1) The visibility of recurring captive order inflows from Inox Clean, which plans to add 3GW of renewable capacity annually with 20-30% expected to be wind-based (~1/3rd of IWL’s annual execution target)

2) Management’s strategy to gradually increase pure equipment supply contracts’ share in the order book from ~27% currently to 75% over time, which should improve working capital efficiency and margins

3) Management’s FY27 revenue growth guidance of 75% YoY with EBITDA margins of 20-22%.

* Key monitorables:

1) Relatively weak order inflows, with only 600MW of new orders secured during FY26

2) The company’s inability to meet its FY26 revenue guidance (9% miss).

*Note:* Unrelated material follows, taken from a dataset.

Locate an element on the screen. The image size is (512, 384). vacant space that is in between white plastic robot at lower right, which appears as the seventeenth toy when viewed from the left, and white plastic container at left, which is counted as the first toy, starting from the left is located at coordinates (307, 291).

* Cut FY27/FY28 EBITDA estimates by 7%/6%: We lower our FY27/FY28 EBITDA estimates by 7%/6% as we estimate deliveries to be lower at 1.2GW/1.4GW in FY27/28.

* Valuation : We maintain our BUY rating, given attractive valuations, with a revised TP of INR110 per share (based on 20x FY28E EPS).

Highlights of 4QFY26 performance

* FY26 saw the highest-ever wind capacity additions of 6GW, with management expecting 8-10GW annually going forward, driven by RTC, FDRE, and hybrid capacity additions.

* The 3.1GW order book provides over 24 months of revenue visibility. Additionally, recurring captive order inflows are expected from Inox Clean’s annual capacity addition plan of more than 3GW, with 20-30% of the planned additions likely to be wind-based, supporting a steady order pipeline (equivalent to nearly one-third of IWL’s annual execution).

* FY26 revenue (incl. OI) came in at INR46b vs. guidance of INR50b, with the INR4b shortfall attributed to geopolitical supply chain disruption in a key imported component. Management expects recovery in 1Q and 2Q of FY27.

* FY27 consolidated revenue guidance implies 75% growth over FY26, with EBITDA margin guided at 20-22%.

* Inox Green has set out its FY27 EBITDA guidance of INR6b, underpinned by acquisition consolidation, organic additions, and value-added services.

Valuation and view

* Based on a valuation multiple of 20x FY28E EPS, we arrive at a TP of INR110 per share. Maintain BUY on attractive valuations.